Roger Perret, Moderne Poesie in der Schweiz

Les sin­gu­liers plu­riels de la poé­sie suisse

Cette remar­quable antho­lo­gie de la poé­sie hel­vé­tique s’ouvre avec une incon­nue : Constance Schwartzlin-Berberat . La poé­tesse passa la majeure par­tie de sa vie en asile psy­chia­trique où elle rédi­gea 24 « Cahiers » de textes cal­li­gra­phiés. Le livre se ter­mine avec quelques mots uto­piques d’une autre poé­tesse : la Zuri­choise Svenja Herr­mann : « Le poème sans le noir de l’encre / cette res­pi­ra­tion sur la sur­face blanche / devrait exis­ter ». Ce texte comme les des­sins qui ponc­tuent l’ouvrage prouvent que la poé­sie est une expé­rience aux fron­tières des langues et s’affranchit du poids du Logos.
L’originalité d’un tel pro­jet tient par la qua­lité de son auteur. Roger Per­ret n’est pas un uni­ver­si­taire « spé­cia­liste ». Edi­teur, jour­na­liste, il est res­pon­sable du pro­jet Arts scé­niques et Lit­té­ra­ture auprès de la Direc­tion des affaires cultu­relles et sociales de la Fédé­ra­tion des Coopé­ra­tives Migros. Son choix est guidé non par le but d’offrir un flo­ri­lège des « per­so­nae gra­tae » mais de pro­po­ser une idée de la poé­sie autre que celle des cœurs bri­sés. Si les grands poètes suisses (Robert Wal­ser, Erika Bur­kart, Phi­lippe Jac­cot­tet, Gior­gio Orelli) ne sont pas oubliés, l’auteur ose ce qui n’est pas pure­ment conven­tion­nel : On ne fait pas des antho­lo­gies avec des antho­lo­gies, écrit-il dans sa post­face. Et l’approche chro­no­lo­gique choi­sie n’empêche pas une vision ciblée et per­ti­nente du genre.
D’un pays où avec Dada l’avant-garde prit son essor à coup d’écritures expé­ri­men­tales, Per­ret monte judi­cieu­se­ment en épingle les esprits nova­teurs, les cher­cheurs de nou­velles formes même s’ils furent lais­sés dans l’ombre. Tra­vaux avant-gardistes et poé­sie concrète sou­lignent tout un pan de la poé­sie suisse encore vivante (avec Felix Phi­lipp Ingold, Eli­sa­beth Wandeler-Deck par exemple). On retien­dra de cette somme consi­dé­rable celui qui à lui seul syn­thé­tise les goûts et les canons esthé­tique de Per­ret comme l’originalité de la poé­sie suisse : Mar­cel Miracle.

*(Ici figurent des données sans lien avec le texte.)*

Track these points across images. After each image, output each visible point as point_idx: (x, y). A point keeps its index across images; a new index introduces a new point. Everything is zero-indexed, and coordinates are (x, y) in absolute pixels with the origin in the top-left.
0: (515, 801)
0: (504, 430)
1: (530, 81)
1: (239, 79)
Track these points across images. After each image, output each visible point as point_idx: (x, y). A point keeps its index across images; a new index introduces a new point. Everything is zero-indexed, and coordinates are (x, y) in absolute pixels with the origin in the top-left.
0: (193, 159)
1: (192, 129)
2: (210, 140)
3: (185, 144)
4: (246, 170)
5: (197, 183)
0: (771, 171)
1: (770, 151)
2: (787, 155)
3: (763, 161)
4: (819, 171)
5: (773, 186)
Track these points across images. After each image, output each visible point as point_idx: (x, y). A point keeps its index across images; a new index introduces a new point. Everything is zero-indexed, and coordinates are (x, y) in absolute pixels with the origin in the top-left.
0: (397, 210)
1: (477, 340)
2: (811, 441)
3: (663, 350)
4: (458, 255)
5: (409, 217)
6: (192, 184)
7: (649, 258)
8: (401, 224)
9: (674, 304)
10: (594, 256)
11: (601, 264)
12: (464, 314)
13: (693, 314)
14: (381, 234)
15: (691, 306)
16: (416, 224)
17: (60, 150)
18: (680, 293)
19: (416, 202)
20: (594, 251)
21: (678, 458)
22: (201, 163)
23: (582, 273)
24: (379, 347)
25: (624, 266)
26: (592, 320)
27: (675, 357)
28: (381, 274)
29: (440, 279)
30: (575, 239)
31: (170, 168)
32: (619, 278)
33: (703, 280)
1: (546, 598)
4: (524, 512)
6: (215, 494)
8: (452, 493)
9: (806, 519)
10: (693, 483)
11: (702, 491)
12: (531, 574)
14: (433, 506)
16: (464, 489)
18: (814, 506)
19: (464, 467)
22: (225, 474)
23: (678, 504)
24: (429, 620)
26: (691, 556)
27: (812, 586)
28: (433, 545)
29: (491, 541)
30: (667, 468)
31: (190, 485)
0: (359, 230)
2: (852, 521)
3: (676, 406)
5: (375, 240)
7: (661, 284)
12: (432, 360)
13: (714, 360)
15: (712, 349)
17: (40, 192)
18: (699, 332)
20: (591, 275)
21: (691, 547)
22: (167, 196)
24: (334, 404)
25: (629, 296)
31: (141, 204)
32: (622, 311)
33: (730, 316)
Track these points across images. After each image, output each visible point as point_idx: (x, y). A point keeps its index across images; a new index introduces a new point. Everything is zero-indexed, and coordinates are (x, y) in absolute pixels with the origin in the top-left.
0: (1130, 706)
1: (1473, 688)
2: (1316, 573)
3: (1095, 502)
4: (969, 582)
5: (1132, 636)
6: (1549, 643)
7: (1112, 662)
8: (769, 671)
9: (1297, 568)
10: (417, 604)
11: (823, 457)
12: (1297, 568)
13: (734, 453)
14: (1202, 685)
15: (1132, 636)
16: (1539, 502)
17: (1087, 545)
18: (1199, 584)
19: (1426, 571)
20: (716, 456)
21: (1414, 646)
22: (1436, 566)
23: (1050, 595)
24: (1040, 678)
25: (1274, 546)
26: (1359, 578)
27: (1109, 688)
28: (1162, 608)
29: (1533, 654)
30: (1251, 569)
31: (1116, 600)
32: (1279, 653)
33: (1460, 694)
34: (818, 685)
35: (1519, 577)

Pour la pre­mière fois, le nom de ce créa­teur à la fois scien­ti­fique, méta­phy­si­cien et artiste figure dans une antho­lo­gie. Face à la dis­pa­ri­tion et l’absence, Mar­cel Miracle (dont les deux véri­tables ini­tiales M et M sont « ornées » des lettres en vrac du mot arc-en-ciel) fait de sa vie et de son œuvre une recherche poé­tique et exis­ten­tielle où terre et ciel se trouvent en rela­tion micro et macro­cos­mique. Et ce non par la seule spé­cu­la­tion de l’imaginaire. Etant géo­logue, il va sur le ter­rain véri­fier ses hypo­thèses sur les traces de Lowry comme de Pérec afin  de répondre à la ques­tion du sens dont la poé­sie devient l’enquête filée. « Cher­cheur de trans­pa­rence », il en res­ti­tue les traces, les secrets et cer­taines clés par le texte, le gra­phisme, l’image. Son œuvre sait consi­dé­rer l’énigme du monde. Lequel rayonne sou­dain d’une lumière que le poète fait vibrer. Là où les mots semblent se taire, jaillit ce qui reste à dire. Qu’ajouter de plus sinon que Miracle est merveilleux ?

jean-paul gavard-perret

Roger Per­ret, Moderne Poe­sie in der Schweiz  (tri­lingue), Lim­mat Ver­lag, Zurich, 2014, 640 p. — 60,00 €.